Here's the honest beat: Ette's location requires a leap of faith. You are, inescapably, in Kissimmee. The drive from the airport passes the usual parade of outlet malls and pancake houses, and there's a moment — pulling into the property — where the cognitive dissonance is almost funny. The hotel makes no attempt to contextualize its surroundings or pretend it's somewhere else. It simply ignores them. This works beautifully once you're inside, but if you're the kind of traveler who wants to step out the front door and find a neighborhood to wander, Ette will leave you reaching for your car keys. The property is a destination, not a base camp.

The Wellness of Doing Less

The wellness amenities lean toward the contemplative rather than the performative. There's no sprawling spa complex with seventeen treatment rooms and a juice bar staffed by someone in athleisure. Instead, Ette offers a focused menu of treatments in quiet, uncluttered spaces that feel like extensions of the rooms themselves. A sauna. A cold plunge. Bodywork that prioritizes recovery over indulgence. I found myself gravitating toward the small courtyard between sessions — a pocket of green with a single bench and the sound of water moving over stone. It's the kind of space that makes you set down your phone without being asked.

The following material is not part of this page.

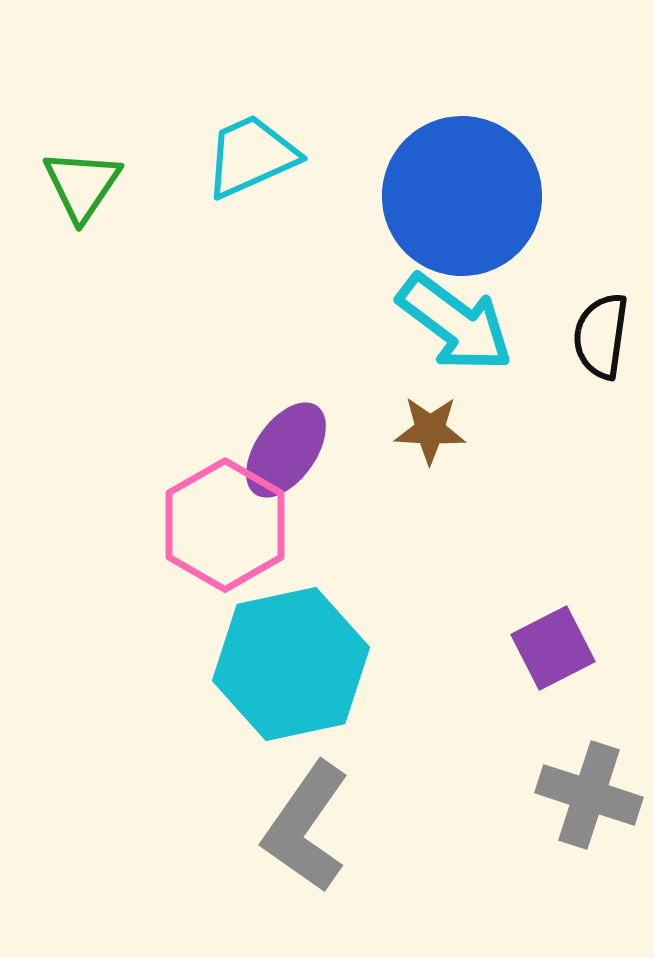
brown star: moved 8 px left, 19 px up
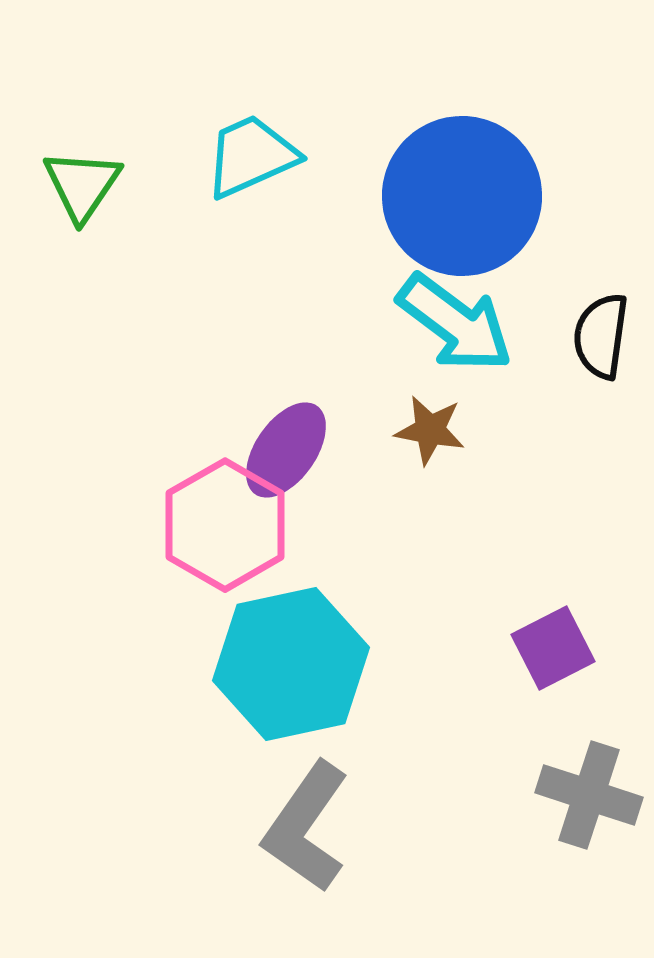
brown star: rotated 8 degrees clockwise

I should confess something: I came to Ette slightly skeptical. A luxury boutique hotel in Kissimmee felt like a contradiction, like opening a rare bookshop in an airport terminal. But skepticism is a form of laziness, and Ette dismantled mine within an hour. The hotel doesn't fight its context — it transcends it through sheer commitment to a mood. Every surface, every scent, every degree of room temperature has been considered with the kind of obsessive care that usually lives in Scandinavian design studios, not central Florida.


What Stays

What lingers after checkout isn't the food, though the food is remarkable. It isn't the design, though the design is rigorous. It's the silence. Specifically, it's the memory of lying in that low bed at eleven at night, no television on, no ambient music piped through hidden speakers, listening to absolutely nothing and feeling, for the first time in months, like nothing was required of you.

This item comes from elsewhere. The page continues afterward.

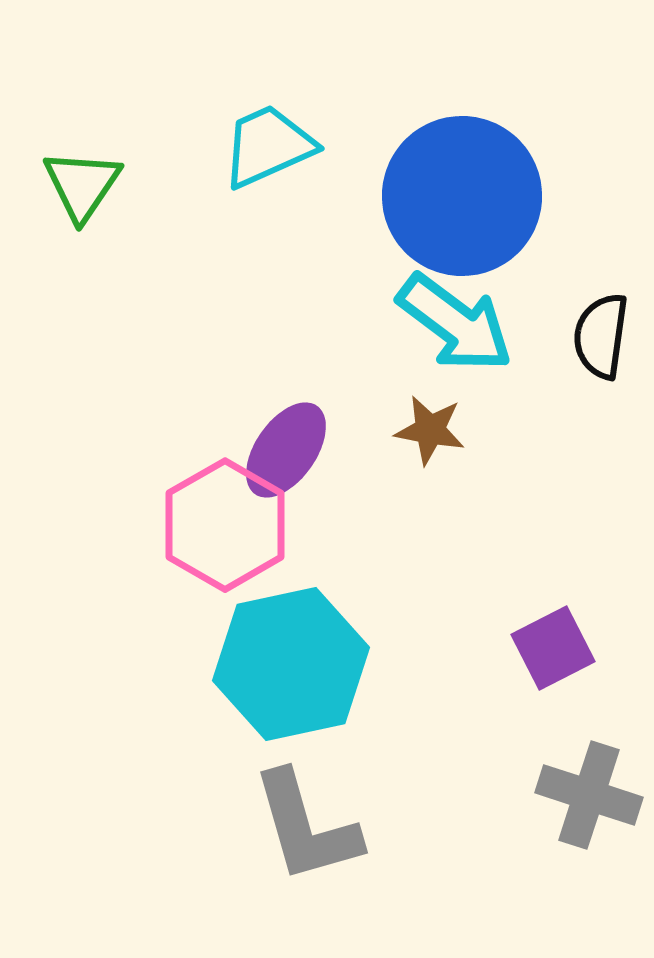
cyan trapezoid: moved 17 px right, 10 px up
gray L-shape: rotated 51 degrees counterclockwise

Ette is for the traveler who comes to Orlando but has no interest in Orlando — the partner dragged along on a family trip, the couple who wants proximity to the parks without proximity to the chaos, the design-obsessed introvert who considers a well-made room a form of therapy. It is not for anyone who wants a pool scene, a buzzy bar, or the feeling of being in the center of something. Ette is the edge of something, and it's better there.

Rooms start at $350 a night — the price of admission to a place that asks you, politely and without negotiation, to slow down.

That courtyard bench at dusk, the water still moving, the sky turning the color of a bruise — you carry it out like a stone in your pocket.